> [Ejercicios propuestos]:
• 1. Responde según el texto sobre el Palau de la Generalitat:
(a) ¿Quién presidía la Diputación de Barcelona cuando se encargaron los frescos?
(b) ¿En qué salón pintó Torres-García los frescos?
(c) ¿Qué régimen hizo cubrir los murales con otras pinturas?
• 2. Prolonga el texto sobre el Palau de la Generalitat a partir de su última oración.

> [Texto de referencia]:
---------------
El otro día, cuando fui al Palau de la Generalitat para la entrevista a Puigdemont, tuve el privilegio de ver algunas partes de este extraordinario edificio medieval embriagador cuya continuidad a lo largo de los siglos se muestra por la sucesión de los estilos, que van desde un gótico civil deslumbrante a esa increíble filigrana renacentista del pati dels tarongers y hasta el comienzo del noucentisme, esto es la irrupción de la modernidad. Esta hazaña fue un encargo que la Diputación de Barcelona, presidida entonces por Prat de la Riba, hizo al pintor Joaquín Torres-García, quien pintó una serie de frescos para el salón de Sant Jordi a partir de 1910 con un programa de abarcaba desde la Arcadia feliz a los últimos avances comerciales e industriales de la Cataluña de la época. Los frescos, que representaban escenas arcádicas idílicas encontraron fuerte oposición de una sociedad pacata y, a la muerte de Prat, el organismo, presidido por Puig i Cadafalch, canceló el encargo y el programa quedó incompleto. Luego, la dictadura de Primo de Rivera hizo cubrir los murales de Torres con otras pinturas. Solo recientemente se han recuperado esos frescos que ahora se exhiben en una sala especial del Palau dedicada al pintor uruguayo-catalán.
---------------
> [Filas]:
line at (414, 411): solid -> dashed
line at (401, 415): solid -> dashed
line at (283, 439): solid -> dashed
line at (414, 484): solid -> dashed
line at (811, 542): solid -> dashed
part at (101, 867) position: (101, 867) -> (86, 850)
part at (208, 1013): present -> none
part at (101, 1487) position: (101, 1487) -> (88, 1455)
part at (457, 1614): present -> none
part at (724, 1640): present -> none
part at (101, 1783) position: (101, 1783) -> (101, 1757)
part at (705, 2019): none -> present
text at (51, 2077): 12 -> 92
---------------
> [Respuestas en orden]:
• 1.
(a) Prat de la Riba.
(b) En el salón de Sant Jordi.
(c) La dictadura de Primo de Rivera.

• 2.
Con estos primeros momentos comienza una exposición retrospectiva y muy completa del pintor comisariada por Luis Pérez-Oramas, del MoMA. Vemos algunos bocetos de los murales que no llegaron a realizarse, los de la glorificación de la Cataluña industrial. Y vemos asimismo el conjunto de la obra de Torres y no solo pictórica. La exposición es muy completa.
Torres, hijo de una catalán de Mataró emigrado a Montevideo y educado luego en Barcelona tenía una formidable vocación artística y extraordinariamente polifacética lo que quizá haya ido en detrimento de la valoración del conjunto de su obra. Había en él una curiosidad prácticamente ilimitada que lo llevaba de la creación plástica pura a la teoría y la filosofía del arte. Tiene mucha obra publicada a lo largo de su vida siempre sobre cuestiones estéticas. Utilizaba diversos soportes, lienzo pero también madera. De esta se valió para hacer esculturas cargadas asimismo de doctrinas artísticas, sobre todo en el dilema que le obsesionó toda su vida entre lo concreto y lo abstracto. Y de ahí pasó a la fabricación de juguetes desmontables de madera, deliciosos y de los que hay amplia muestra en la exposición.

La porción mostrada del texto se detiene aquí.